## [WRITTEN TASK]
Reproduce these lines verbatim, with the pictures omitted.
====== GIVEN DATA ======
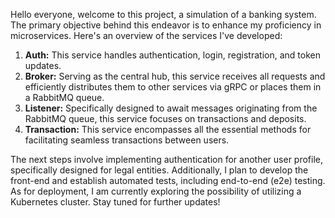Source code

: Hello everyone, welcome to this project, a simulation of a banking system. The primary objective behind this endeavor is to enhance my proficiency in microservices. Here's an overview of the services I've developed:

1. **Auth:** This service handles authentication, login, registration, and token updates.
2. **Broker:** Serving as the central hub, this service receives all requests and efficiently distributes them to other services via gRPC or places them in a RabbitMQ queue.
3. **Listener:** Specifically designed to await messages originating from the RabbitMQ queue, this service focuses on transactions and deposits.
4. **Transaction:** This service encompasses all the essential methods for facilitating seamless transactions between users.

The next steps involve implementing authentication for another user profile, specifically designed for legal entities. Additionally, I plan to develop the front-end and establish automated tests, including end-to-end (e2e) testing. 
As for deployment, I am currently exploring the possibility of utilizing a Kubernetes cluster. Stay tuned for further updates!
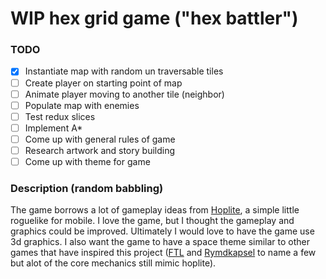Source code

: # WIP hex grid game ("hex battler")

### TODO

- [x] Instantiate map with random un traversable tiles
- [ ] Create player on starting point of map
- [ ] Animate player moving to another tile (neighbor)
- [ ] Populate map with enemies
- [ ] Test redux slices
- [ ] Implement A*
- [ ] Come up with general rules of game
- [ ] Research artwork and story building
- [ ] Come up with theme for game

### Description (random babbling)
The game borrows a lot of gameplay ideas from [Hoplite](https://www.youtube.com/watch?v=aB_oG-_pYog), a simple little roguelike for mobile. I love the game, but I thought the gameplay and graphics could be improved. Ultimately I would love to have the game use 3d graphics. I also want the game to have a space theme similar to other games that have inspired this project ([FTL](https://store.steampowered.com/app/212680/FTL_Faster_Than_Light/) and [Rymdkapsel](https://store.steampowered.com/app/253790/rymdkapsel/) to name a few but alot of the core mechanics still mimic hoplite).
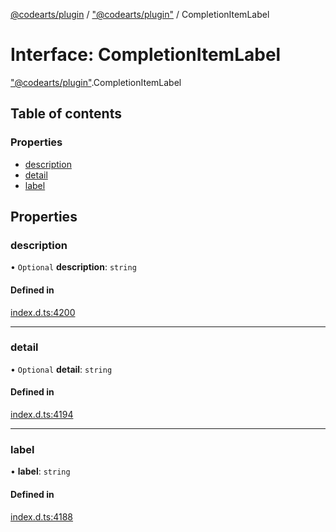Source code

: [@codearts/plugin](../README.md) / ["@codearts/plugin"](../modules/_codearts_plugin_.md) / CompletionItemLabel

# Interface: CompletionItemLabel

["@codearts/plugin"](../modules/_codearts_plugin_.md).CompletionItemLabel

## Table of contents

### Properties

- [description](codearts_plugin_.CompletionItemLabel.md#description)
- [detail](codearts_plugin_.CompletionItemLabel.md#detail)
- [label](codearts_plugin_.CompletionItemLabel.md#label)

## Properties

### description

• `Optional` **description**: `string`

#### Defined in

[index.d.ts:4200](https://github.com/huaweicloud/cloudide-plugin-api/blob/d4de966/index.d.ts#L4200)

___

### detail

• `Optional` **detail**: `string`

#### Defined in

[index.d.ts:4194](https://github.com/huaweicloud/cloudide-plugin-api/blob/d4de966/index.d.ts#L4194)

___

### label

• **label**: `string`

#### Defined in

[index.d.ts:4188](https://github.com/huaweicloud/cloudide-plugin-api/blob/d4de966/index.d.ts#L4188)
======
## [THE COMPLETED TASK]
Source code

: Hello everyone, welcome to this project, a simulation of a banking system. The primary objective behind this endeavor is to enhance my proficiency in microservices. Here's an overview of the services I've developed:

1. **Auth:** This service handles authentication, login, registration, and token updates.
2. **Broker:** Serving as the central hub, this service receives all requests and efficiently distributes them to other services via gRPC or places them in a RabbitMQ queue.
3. **Listener:** Specifically designed to await messages originating from the RabbitMQ queue, this service focuses on transactions and deposits.
4. **Transaction:** This service encompasses all the essential methods for facilitating seamless transactions between users.

The next steps involve implementing authentication for another user profile, specifically designed for legal entities. Additionally, I plan to develop the front-end and establish automated tests, including end-to-end (e2e) testing. 
As for deployment, I am currently exploring the possibility of utilizing a Kubernetes cluster. Stay tuned for further updates!
Source code

: # WIP hex grid game ("hex battler")

### TODO

- [x] Instantiate map with random un traversable tiles
- [ ] Create player on starting point of map
- [ ] Animate player moving to another tile (neighbor)
- [ ] Populate map with enemies
- [ ] Test redux slices
- [ ] Implement A*
- [ ] Come up with general rules of game
- [ ] Research artwork and story building
- [ ] Come up with theme for game

### Description (random babbling)
The game borrows a lot of gameplay ideas from [Hoplite](https://www.youtube.com/watch?v=aB_oG-_pYog), a simple little roguelike for mobile. I love the game, but I thought the gameplay and graphics could be improved. Ultimately I would love to have the game use 3d graphics. I also want the game to have a space theme similar to other games that have inspired this project ([FTL](https://store.steampowered.com/app/212680/FTL_Faster_Than_Light/) and [Rymdkapsel](https://store.steampowered.com/app/253790/rymdkapsel/) to name a few but alot of the core mechanics still mimic hoplite).
Source code

: [@codearts/plugin](../README.md) / ["@codearts/plugin"](../modules/_codearts_plugin_.md) / CompletionItemLabel

# Interface: CompletionItemLabel

["@codearts/plugin"](../modules/_codearts_plugin_.md).CompletionItemLabel

## Table of contents

### Properties

- [description](codearts_plugin_.CompletionItemLabel.md#description)
- [detail](codearts_plugin_.CompletionItemLabel.md#detail)
- [label](codearts_plugin_.CompletionItemLabel.md#label)

## Properties

### description

• `Optional` **description**: `string`

#### Defined in

[index.d.ts:4200](https://github.com/huaweicloud/cloudide-plugin-api/blob/d4de966/index.d.ts#L4200)

___

### detail

• `Optional` **detail**: `string`

#### Defined in

[index.d.ts:4194](https://github.com/huaweicloud/cloudide-plugin-api/blob/d4de966/index.d.ts#L4194)

___

### label

• **label**: `string`

#### Defined in

[index.d.ts:4188](https://github.com/huaweicloud/cloudide-plugin-api/blob/d4de966/index.d.ts#L4188)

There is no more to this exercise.